- **THE RECORDS**:
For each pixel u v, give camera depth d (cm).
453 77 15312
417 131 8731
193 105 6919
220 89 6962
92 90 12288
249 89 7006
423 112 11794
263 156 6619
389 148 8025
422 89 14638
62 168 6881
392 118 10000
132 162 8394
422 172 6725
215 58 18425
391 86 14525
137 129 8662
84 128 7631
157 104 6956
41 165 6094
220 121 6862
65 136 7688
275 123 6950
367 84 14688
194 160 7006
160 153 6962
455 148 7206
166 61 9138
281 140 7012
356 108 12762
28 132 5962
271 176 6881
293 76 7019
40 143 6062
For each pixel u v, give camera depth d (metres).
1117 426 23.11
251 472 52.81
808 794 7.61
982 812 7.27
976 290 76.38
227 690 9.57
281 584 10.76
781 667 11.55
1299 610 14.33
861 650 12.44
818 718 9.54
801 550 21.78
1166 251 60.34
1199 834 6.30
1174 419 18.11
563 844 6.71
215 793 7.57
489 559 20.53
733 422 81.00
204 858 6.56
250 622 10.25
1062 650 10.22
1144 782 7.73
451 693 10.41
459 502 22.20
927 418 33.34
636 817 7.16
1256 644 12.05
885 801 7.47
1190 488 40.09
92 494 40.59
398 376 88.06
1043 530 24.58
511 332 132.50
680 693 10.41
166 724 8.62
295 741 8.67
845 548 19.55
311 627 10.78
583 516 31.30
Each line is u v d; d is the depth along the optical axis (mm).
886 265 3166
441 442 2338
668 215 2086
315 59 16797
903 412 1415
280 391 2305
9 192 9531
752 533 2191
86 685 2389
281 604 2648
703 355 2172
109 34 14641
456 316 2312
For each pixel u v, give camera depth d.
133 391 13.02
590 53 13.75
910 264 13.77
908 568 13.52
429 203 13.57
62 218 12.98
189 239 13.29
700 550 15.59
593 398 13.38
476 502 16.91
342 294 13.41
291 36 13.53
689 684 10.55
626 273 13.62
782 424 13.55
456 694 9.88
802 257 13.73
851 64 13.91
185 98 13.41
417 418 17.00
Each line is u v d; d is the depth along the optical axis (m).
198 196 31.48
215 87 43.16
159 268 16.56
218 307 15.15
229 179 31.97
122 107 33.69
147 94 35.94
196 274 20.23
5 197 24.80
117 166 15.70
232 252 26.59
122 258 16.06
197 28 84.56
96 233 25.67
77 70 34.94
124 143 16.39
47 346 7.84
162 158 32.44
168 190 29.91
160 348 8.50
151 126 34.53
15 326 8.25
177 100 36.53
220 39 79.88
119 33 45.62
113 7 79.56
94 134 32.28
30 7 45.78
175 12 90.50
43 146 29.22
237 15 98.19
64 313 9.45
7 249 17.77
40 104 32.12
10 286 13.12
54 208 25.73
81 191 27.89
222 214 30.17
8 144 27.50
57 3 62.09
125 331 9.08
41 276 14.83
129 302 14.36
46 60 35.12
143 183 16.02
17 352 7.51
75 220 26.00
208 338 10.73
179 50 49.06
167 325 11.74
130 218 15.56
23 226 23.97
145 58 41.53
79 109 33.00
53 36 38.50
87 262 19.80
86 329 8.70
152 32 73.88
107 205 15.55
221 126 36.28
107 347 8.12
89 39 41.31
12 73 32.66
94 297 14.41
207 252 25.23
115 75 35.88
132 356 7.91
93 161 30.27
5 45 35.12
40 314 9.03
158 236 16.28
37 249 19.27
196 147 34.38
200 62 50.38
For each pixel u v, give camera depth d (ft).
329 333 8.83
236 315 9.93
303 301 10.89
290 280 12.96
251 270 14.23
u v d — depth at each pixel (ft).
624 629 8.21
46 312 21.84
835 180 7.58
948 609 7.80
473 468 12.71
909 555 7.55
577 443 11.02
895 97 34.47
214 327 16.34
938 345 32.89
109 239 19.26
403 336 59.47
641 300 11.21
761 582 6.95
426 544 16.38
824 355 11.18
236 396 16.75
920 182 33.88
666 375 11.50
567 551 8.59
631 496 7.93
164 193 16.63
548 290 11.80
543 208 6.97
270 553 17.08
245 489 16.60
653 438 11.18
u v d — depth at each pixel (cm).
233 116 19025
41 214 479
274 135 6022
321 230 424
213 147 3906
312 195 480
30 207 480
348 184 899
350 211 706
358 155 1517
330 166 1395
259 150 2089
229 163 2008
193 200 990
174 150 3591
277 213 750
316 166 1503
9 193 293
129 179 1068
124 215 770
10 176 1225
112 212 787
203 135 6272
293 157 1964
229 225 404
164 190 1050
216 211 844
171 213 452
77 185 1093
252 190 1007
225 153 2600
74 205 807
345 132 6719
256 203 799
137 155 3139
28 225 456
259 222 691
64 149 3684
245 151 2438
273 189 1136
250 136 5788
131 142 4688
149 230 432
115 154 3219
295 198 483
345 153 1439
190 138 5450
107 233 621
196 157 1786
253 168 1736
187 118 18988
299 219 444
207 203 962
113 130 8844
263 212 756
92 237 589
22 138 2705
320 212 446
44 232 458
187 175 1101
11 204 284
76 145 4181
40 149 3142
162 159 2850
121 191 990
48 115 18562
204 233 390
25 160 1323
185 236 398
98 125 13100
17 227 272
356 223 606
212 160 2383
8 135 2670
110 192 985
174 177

- **PROBLEM DETAILS**: Show a copy of each line from the data that includes the word "camera".

- **RESPONSE**:
For each pixel u v, give camera depth d (cm).
For each pixel u v, give camera depth d (metres).
For each pixel u v, give camera depth d.
For each pixel u v, give camera depth d (ft).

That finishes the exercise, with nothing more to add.